Człowiek zapomina dosłownie jak się nazywa  i po co do tego sądu przyszedł. Nie życzę nikomu takich stanów świadomości, ale skoro się tam znalazł to warto żeby go ktoś wspierał. Ktoś kto słucha Mojej prawdy, analizuje, wyciąga wnioski, pisze odpowiedzi na pozwy strony przeciwnej a potem cierpliwie tłumaczy, tłumaczy, tłumaczy i generalnie ma plan działania na kilka ruchów do przodu, gdy TY czy JA który przez to przechodziłem widziałem najwyżej to co działo się tu i teraz i to nie całkiem ostro.

Dobry pełnomocnik / adwokat / to ten kto zna prawo, jego zawiłości, niuanse, kruczki ten kto czyta pomiędzy wierszami a napisze dokładnie tym o czym ja tylko myślałem, a wyartykułowałem to jedynie hasłowo.
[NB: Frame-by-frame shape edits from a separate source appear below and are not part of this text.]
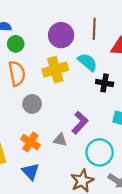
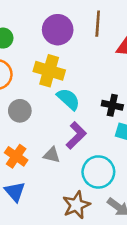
cyan semicircle: (87, 62) -> (68, 99), moved
yellow cross: (55, 70) -> (49, 71), turned 30
black cross: (105, 83) -> (112, 105), moved

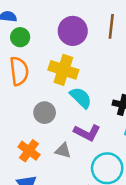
gray circle: (20, 111) -> (45, 113), moved
purple L-shape: (76, 135) -> (87, 133), turned 70

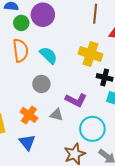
purple circle: (73, 31) -> (43, 15), moved
yellow cross: (63, 70) -> (91, 54), moved
cyan semicircle: (81, 98) -> (48, 55), moved

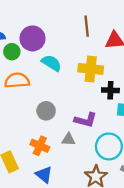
orange semicircle: (21, 50) -> (17, 80), turned -75
cyan semicircle: (48, 55) -> (51, 63), moved

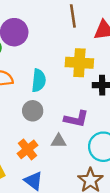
cyan semicircle: (51, 63) -> (39, 80), moved, turned 66
orange cross: (40, 146) -> (28, 149), turned 30

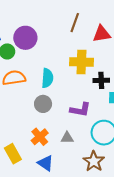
brown line: (73, 16) -> (75, 23), turned 30
gray triangle: (59, 141) -> (67, 138), moved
Ktoś taki komu udaje się stanąć i rozwiązać problemy, z którymi zwróciłeś się do sądu zgodnie z twoją wolą. Ktoś kto nie obiecuje wszystkiego o co poprosisz, lecz na zimno ocenia to co możesz osiągnąć, choć czasami trudno się z tym pogodzić od razu.

Tak znalazłem takiego pełnomocnika Pani mecenas Natalia Stefanowicz, prowadziła moje sprawy związane z rozwodem, podziałem majątku oraz sprawę o alimenty. Jedna wynikała z drugiej nie było łatwo, ale dzięki  JEJ profesjonalizmowi   przeszedłem przez to nieokaleczony. Jeśli mogę to polecam Ją jako adwokata pełnomocnika  do spraw, w których mnie reprezentowała. Jej samej życzę tylko takich wyników w innych sprawach jakie udało się jej uzyskać kiedy wspierała mnie – pełen sukces.